Ces compétences culturelles s’enseignent en cours, mais pas seulement. « Il y a aussi tout ce qui relève de l’informel : les échanges culturels, les voyages, les médias, les rencontres. Les réseaux sociaux, les films, les journaux, les podcasts, les plateformes de streaming, tout cela offre un accès direct à d’autres univers linguistiques, ce qui était impensable il y a trente ans ». Elle cite encore les VIE, les stages à l’international et les années de césure.

Marie-Laure Collet ajoute que le préalable à la maîtrise des langues étrangères est celle de la langue française. « On a aujourd’hui, en France, un vrai problème de maîtrise de la langue française. À l’APEC, nous travaillons beaucoup sur l’insertion des jeunes diplômés, notamment ceux issus des quartiers prioritaires de la politique de la ville. Ce sont pourtant des jeunes qui ont appris un métier, parfois avec un Bac + 5, mais qui peinent à bien manier la langue, ce qui les fragilise dans leur insertion professionnelle. C’est un sujet sensible, mais fondamental ».

Sabine Tinchant rebondit en soulignant que la confiance en soi pour s’exprimer en français est un élément essentiel pour les langues étrangères. «  C’est elle qui permet de s’exprimer, aussi bien en face-à-face qu’au téléphone, où l’on ne dispose pas du soutien du regard, des gestes ou du contexte visuel. Il faut se sentir suffisamment à l’aise dans la langue pour oser parler ».

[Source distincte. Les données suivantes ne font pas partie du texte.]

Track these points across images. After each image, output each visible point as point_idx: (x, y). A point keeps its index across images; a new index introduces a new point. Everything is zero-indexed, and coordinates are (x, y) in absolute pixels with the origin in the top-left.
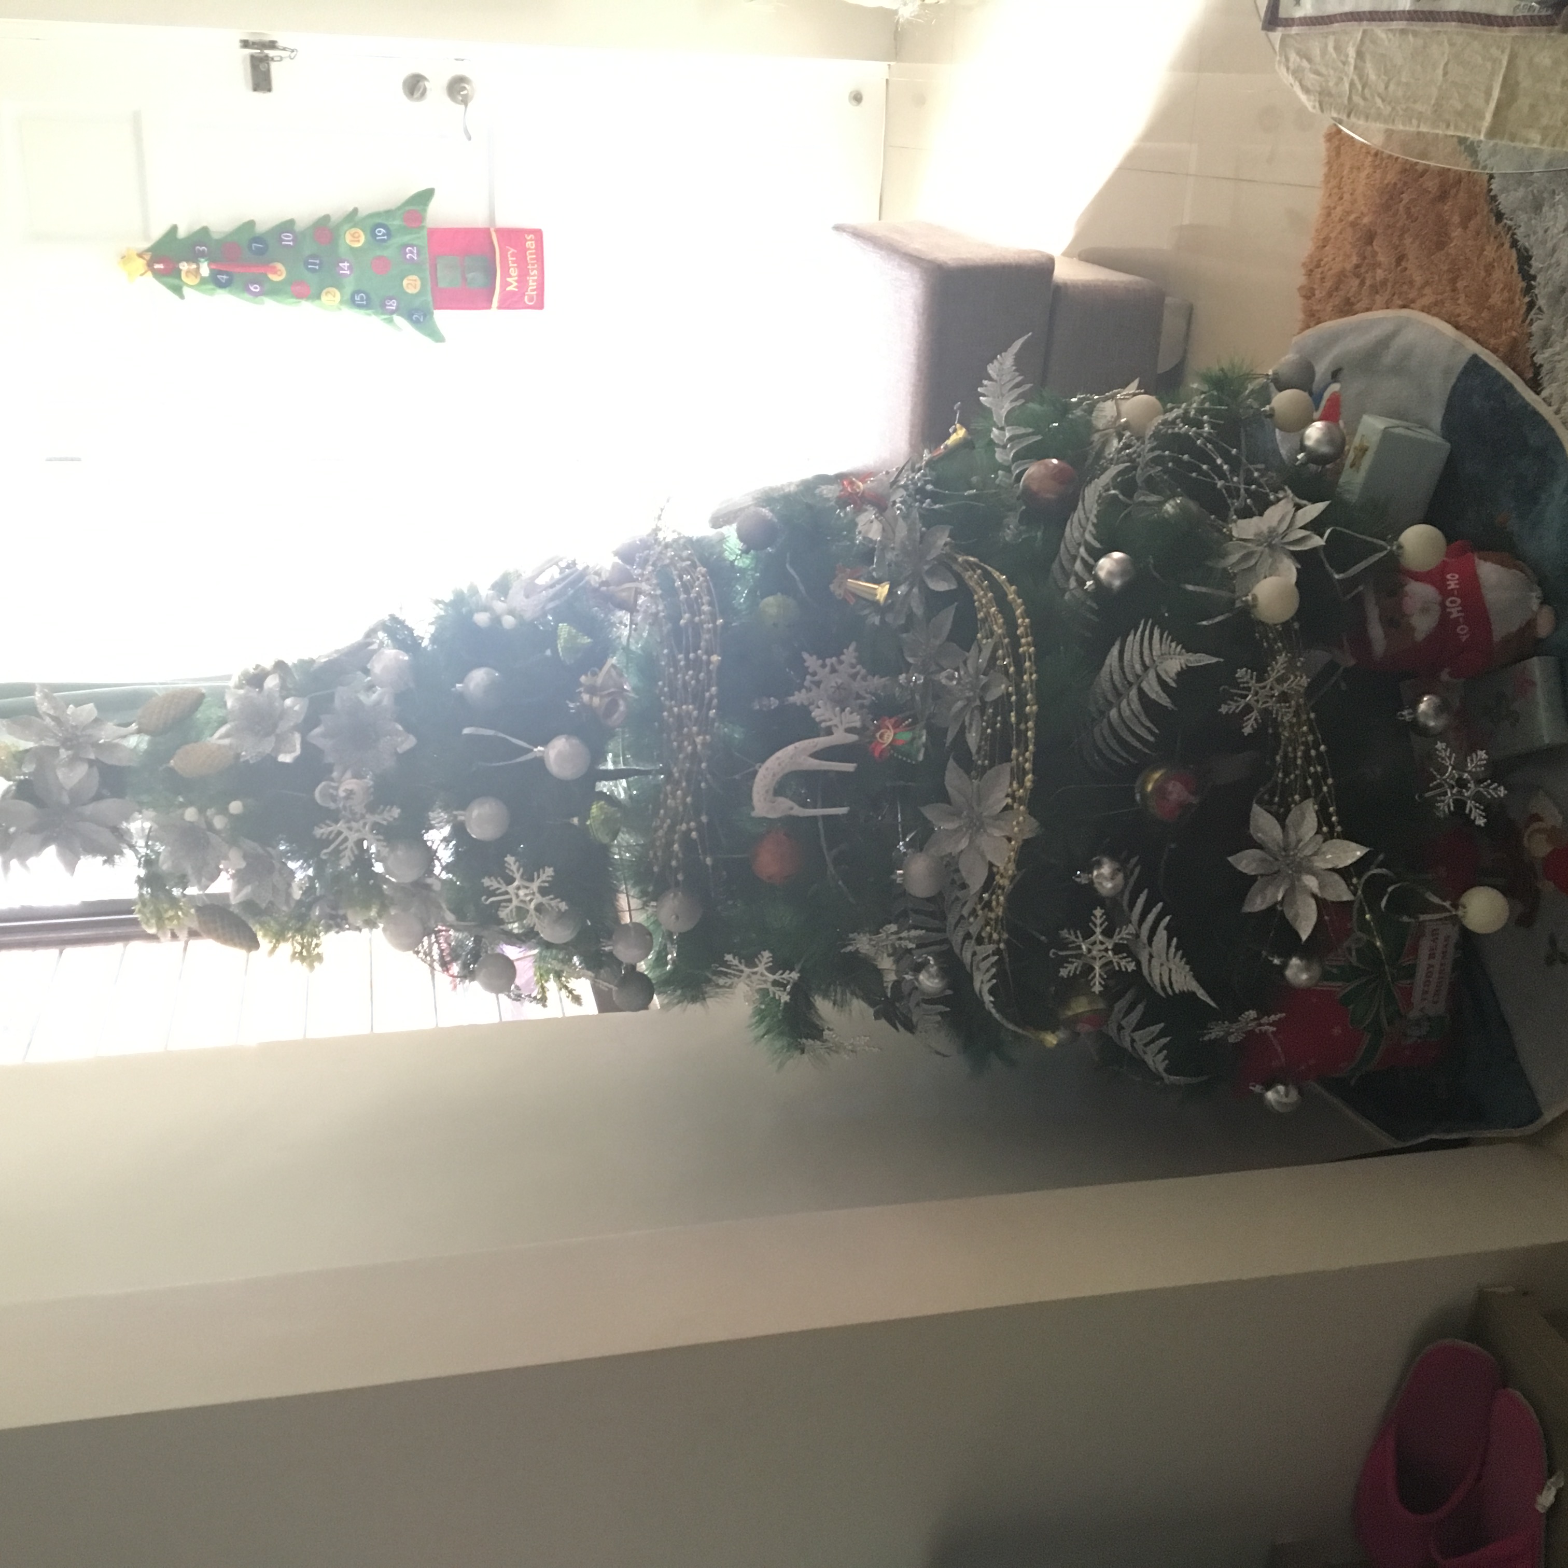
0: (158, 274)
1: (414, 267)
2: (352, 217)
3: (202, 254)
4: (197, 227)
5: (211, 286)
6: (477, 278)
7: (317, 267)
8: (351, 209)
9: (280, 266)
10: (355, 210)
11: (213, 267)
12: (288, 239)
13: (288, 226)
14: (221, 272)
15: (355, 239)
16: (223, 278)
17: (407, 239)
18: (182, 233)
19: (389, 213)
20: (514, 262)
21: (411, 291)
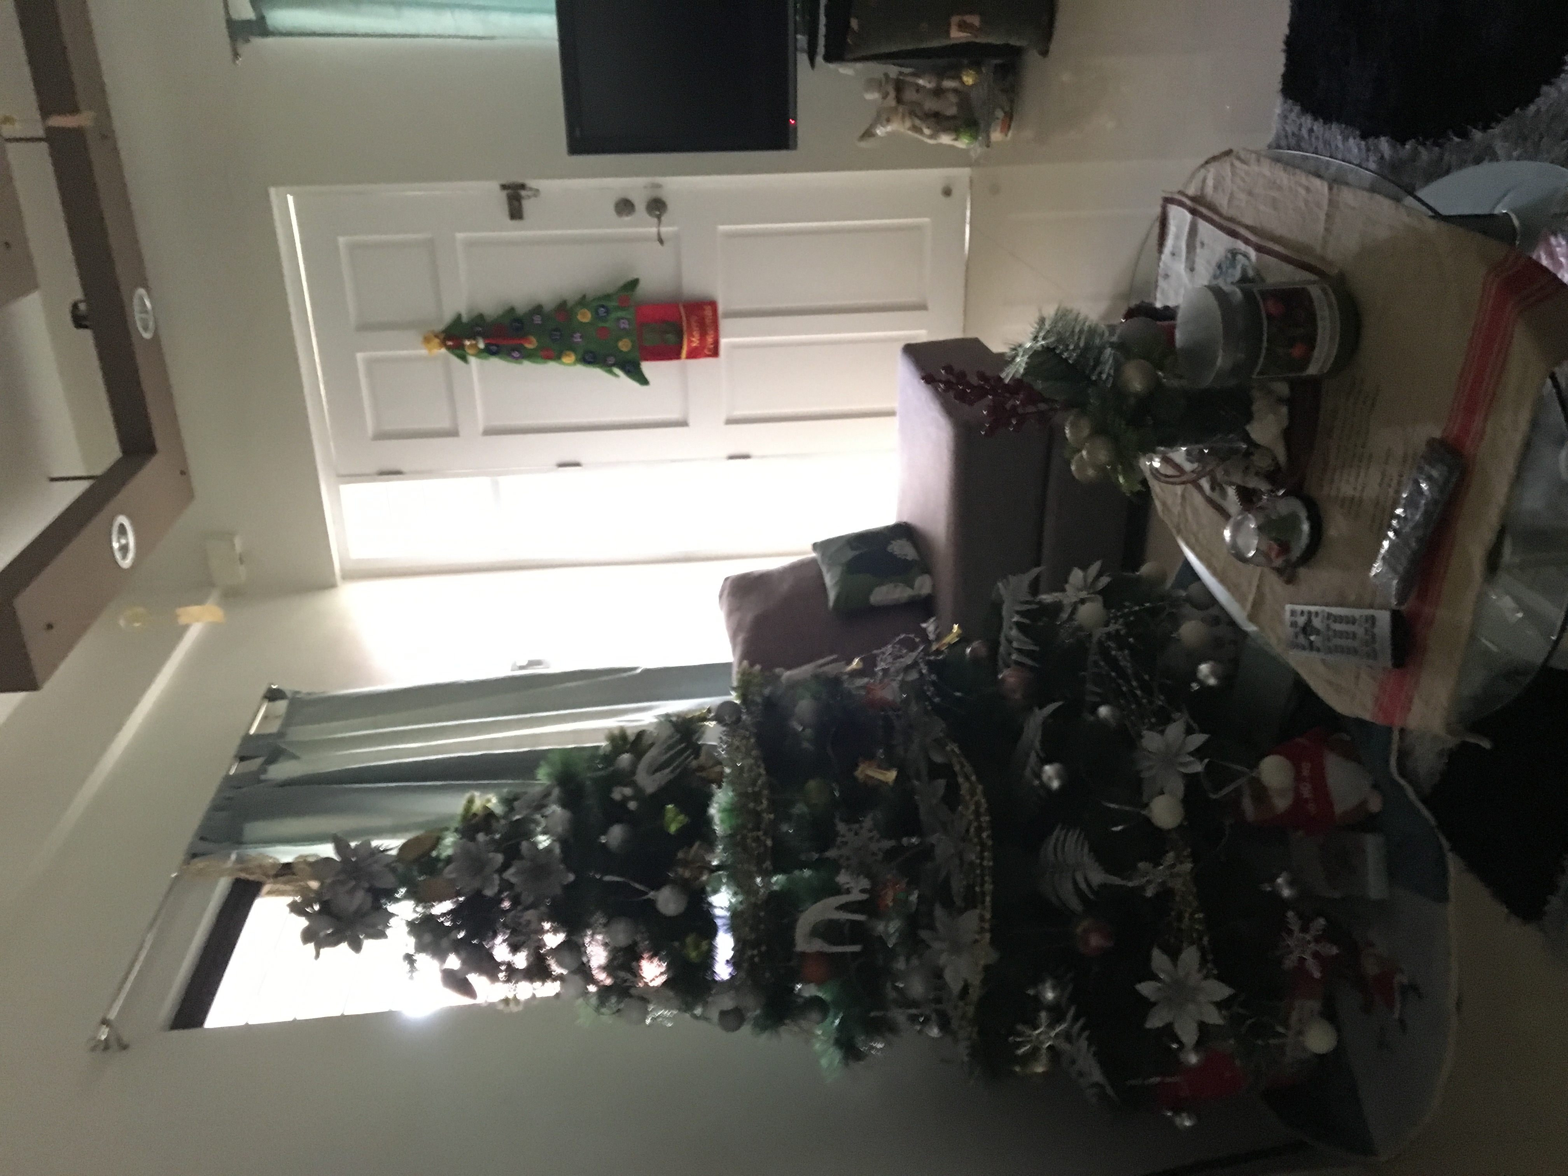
0: (449, 348)
1: (627, 333)
2: (583, 302)
3: (480, 334)
4: (475, 313)
5: (486, 354)
6: (671, 338)
7: (558, 337)
8: (580, 296)
9: (533, 339)
10: (584, 297)
11: (487, 342)
12: (537, 320)
13: (538, 309)
14: (493, 345)
15: (585, 316)
16: (494, 348)
17: (620, 314)
18: (465, 319)
19: (608, 297)
20: (697, 326)
21: (625, 349)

La nécessité d’une certification pour attester de la compétence plurilingue

Comment savoir, pour une entreprise, qu’un étudiant maîtrise toutes ces compétences linguistiques, au-delà des simples connaissances de vocabulaire et de grammaire ? Pour Sabine Tinchant, une certification comme le Cles est l’assurance que son détenteur maîtrise les quatre compétences : compréhension orale, compréhension écrite, production écrite et interaction orale.

Marie-Laure Collet estime urgent de « remettre de l’ordre » dans le monde des certifications : « Aujourd’hui, c’est un marché. On voit des logos partout, des labels dans tous les sens, sans toujours savoir ce qu’ils recouvrent. Il faut redonner du sens à la certification, l’adapter aux attendus du XXIe siècle, et ne pas la réduire à un outil marketing ou à une gratification symbolique ».

D’après elle, « il n’y a pas photo entre le Cles et certaines certifications standardisées, qui ne mesurent pas la capacité à interagir, à écouter, à comprendre des nuances. Dire “j’ai eu 890 à tel test” ne veut pas dire qu’on sait parler ou qu’on sait communiquer. Le Cles, lui, évalue la pratique vivante de la langue ».